ACTIVITY 3: WHY IS THAT BABY CRYING? PARENT/CHILD ACTIVITY

  • ACTIVITY:
  1. Invite children to partner with their parents. (If parents are not available, they can partner with another student.)
  2. Tell student/parent pairs that they will take turns playing a newborn a baby. When playing the baby, they have to act exactly like a baby (i.e., no talking, pointing, gesturing, walking, etc.). The "baby" has to let his partner know he needs something (e.g. to communicate a need) such as:

    “My diaper’s wet --change me"
    “I'm hungry"
    “I'm lonely"
    “My ear hurts"
    “My tummy hurts"
    “I'm tired"
    “I'm scared"
    “This is uncomfortable; please move my body so I'm not so cramped in this car seat"
    “Ow! This diaper rash is killing me!"
  3. The "baby" may only cry or use facial expressions to communicate this need. The partner has 1 minute to figure out what the "baby" wants.
  4. IMPORTANT! THE "BABY" MUST HAVE SOME SPECIFIC NEED IN MIND, AND MUST STOP CRYING WHEN THAT NEED IS MET. Often, preschoolers will need a visual aid, such as a picture of the "need", or the leader can whisper a "need" into each participant's ear.
  5. repeat activity having partners change roles.

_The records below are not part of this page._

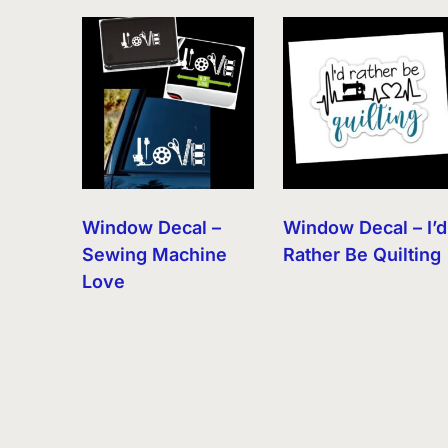
by
latest
Window Decal –
Window Decal – I’d
Sewing Machine
Rather Be Quilting
Love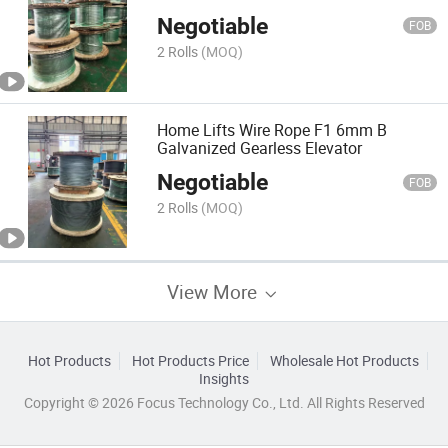
Galvanized
Negotiable
FOB
2 Rolls
(MOQ)
Home Lifts Wire Rope F1 6mm B
Galvanized Gearless Elevator
Negotiable
FOB
2 Rolls
(MOQ)
View More
Hot Products
Hot Products Price
Wholesale Hot Products
Insights
Copyright © 2026 Focus Technology Co., Ltd. All Rights Reserved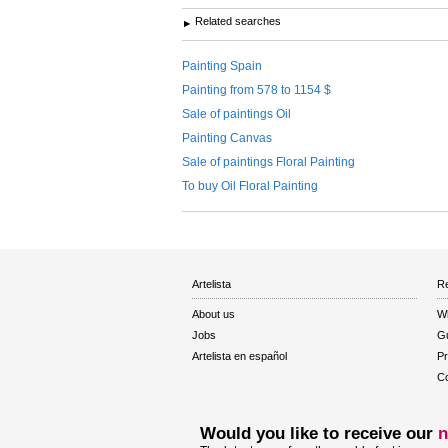
Related searches
Painting Spain
Painting from 578 to 1154 $
Sale of paintings Oil
Painting Canvas
Sale of paintings Floral Painting
To buy Oil Floral Painting
Artelista
Re
About us
W
Jobs
Gu
Artelista en español
Pr
Co
Would you like to receive our
n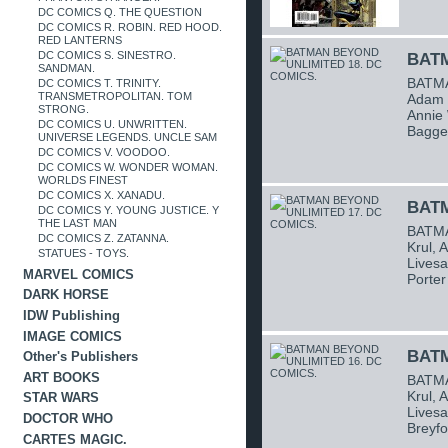
DC COMICS Q. THE QUESTION
DC COMICS R. ROBIN. RED HOOD.
RED LANTERNS
DC COMICS S. SINESTRO.
BATM
SANDMAN.
BATMA
DC COMICS T. TRINITY.
TRANSMETROPOLITAN. TOM
Adam B
STRONG.
Annie 
DC COMICS U. UNWRITTEN.
Bagge
UNIVERSE LEGENDS. UNCLE SAM
DC COMICS V. VOODOO.
DC COMICS W. WONDER WOMAN.
WORLDS FINEST
DC COMICS X. XANADU.
BATM
DC COMICS Y. YOUNG JUSTICE. Y
THE LAST MAN
BATMA
DC COMICS Z. ZATANNA.
Krul, 
STATUES - TOYS.
Livesa
MARVEL COMICS
Porter
DARK HORSE
IDW Publishing
IMAGE COMICS
BATM
Other's Publishers
ART BOOKS
BATMA
Krul, 
STAR WARS
Livesa
DOCTOR WHO
Breyfo
CARTES MAGIC.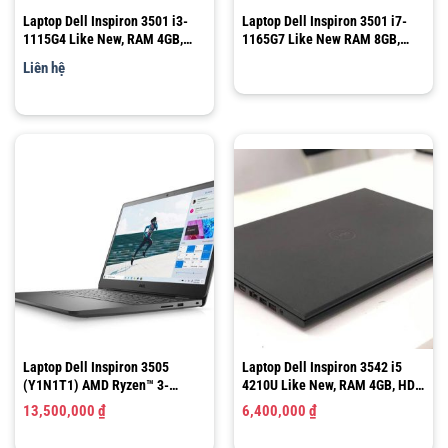
Laptop Dell Inspiron 3501 i3-
Laptop Dell Inspiron 3501 i7-
1115G4 Like New, RAM 4GB,
1165G7 Like New RAM 8GB,
SSD 256GB, 15.6″ FHD
SSD 512GB, 15.6″ FHD
Liên hệ
Laptop Dell Inspiron 3505
Laptop Dell Inspiron 3542 i5
(Y1N1T1) AMD Ryzen™ 3-
4210U Like New, RAM 4GB, HDD
3250U/ Ram 8GB/ SSD 256GB /
500GB, 15.6”HD
13,500,000
₫
6,400,000
₫
LCD 15.6″ FHD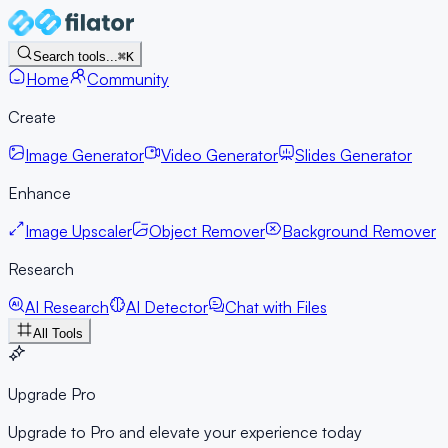
Search tools...
⌘K
Home
Community
Create
Image Generator
Video Generator
Slides Generator
Enhance
Image Upscaler
Object Remover
Background Remover
Research
AI Research
AI Detector
Chat with Files
All Tools
Upgrade Pro
Upgrade to Pro and elevate your experience today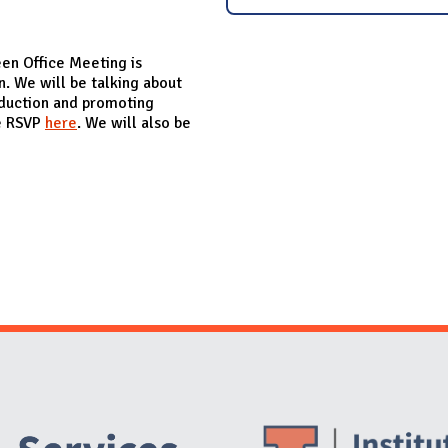
een Office Meeting is
. We will be talking about
eduction and promoting
se RSVP
here
. We will also be
Website Stakeholders and Social Media
Social Media Links
Website Info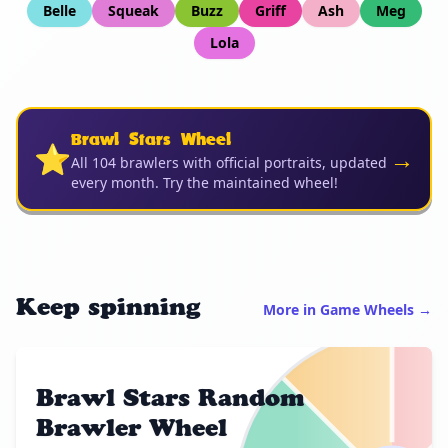
Belle
Squeak
Buzz
Griff
Ash
Meg
Lola
Brawl Stars Wheel
⭐
→
All 104 brawlers with official portraits, updated
every month. Try the maintained wheel!
Keep spinning
More in Game Wheels →
Brawl Stars Random
Brawler Wheel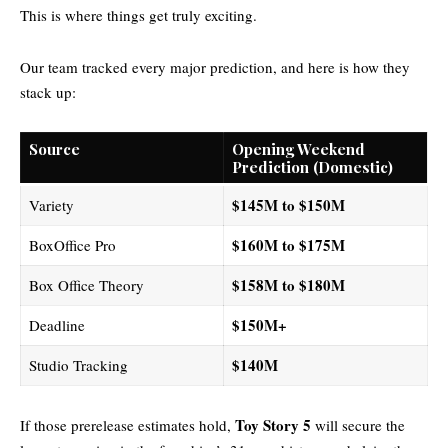
This is where things get truly exciting.
Our team tracked every major prediction, and here is how they
stack up:
Source
Opening Weekend
Prediction (Domestic)
$145M to $150M
Variety
$160M to $175M
BoxOffice Pro
$158M to $180M
Box Office Theory
$150M+
Deadline
$140M
Studio Tracking
Toy Story 5
If those prerelease estimates hold,
will secure the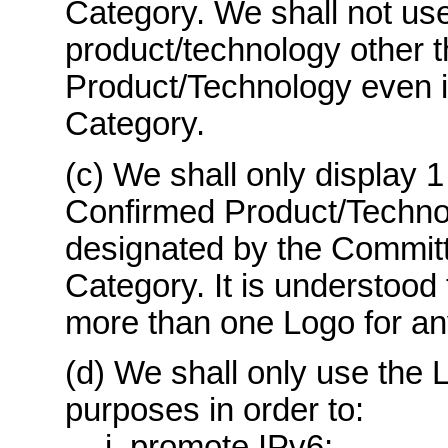
Category. We shall not use
product/technology other 
Product/Technology even if
Category.
(c) We shall only display 1
Confirmed Product/Techno
designated by the Committ
Category. It is understood 
more than one Logo for a
(d) We shall only use the L
purposes in order to:
i. promote IPv6;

  • DISCUSSION - ASK CHILDREN/PARENTS:
  1. How did it feel to be the baby? (frustrating. silly, hard, helpless, etc.)
  2. How did it feel to be the parent? (frustrating, made me angry, made me feel helpless, etc.)
  3. What did you learn doing this role play? (to help us understand how hard it is for babies to tell us what they need: to help us understand how frustrating it can be for a parent to try to figure out what a baby needs when it cries; to help us understand that crying is the only way for a baby to communicate or tell us what they need)

ALTERNATE ACTIVITY

  • IF PARENTS ARE NOT AVAILABLE, THIS ACTIVITY CAN ALSO BE CONDUCTED AS FOLLOWS:
  1. Provide pictures of the baby's different needs, or plan to whisper "needs" into children's ears.
  2. Gather children into a circle.
  3. Let one child select a picture, show it to the leader, and then lay on the floor. Or, leader whispers a "need" into child's ear, then child lays on floor.
  4. Child then "cries": rest of students try to figure out what "baby" needs.
  5. What can you do when you get too frustrated with a crying baby? (get someone else to help you. put the baby down gently m a crib. etc.)

CLOSURE

  • ASK STUDENTS:
  1. Why do babies cry? (to let you know they need something; to communicate)
  2. What should you do when a newborn baby cries? (go to it; see what you can do to help, etc.)
  3. Why? (helps baby feel safe: babies who feel safe are happier and - learn better)
  4. What kinds of things can you do to help a baby feel better and stop crying? (rock, sing, talk, look in eyes, hold close, swaddle, change diaper, feed. etc.)
  5. What can you do when you get too frustrated with a crying baby? (get someone else to help you. put the baby down gently m a crib. etc.)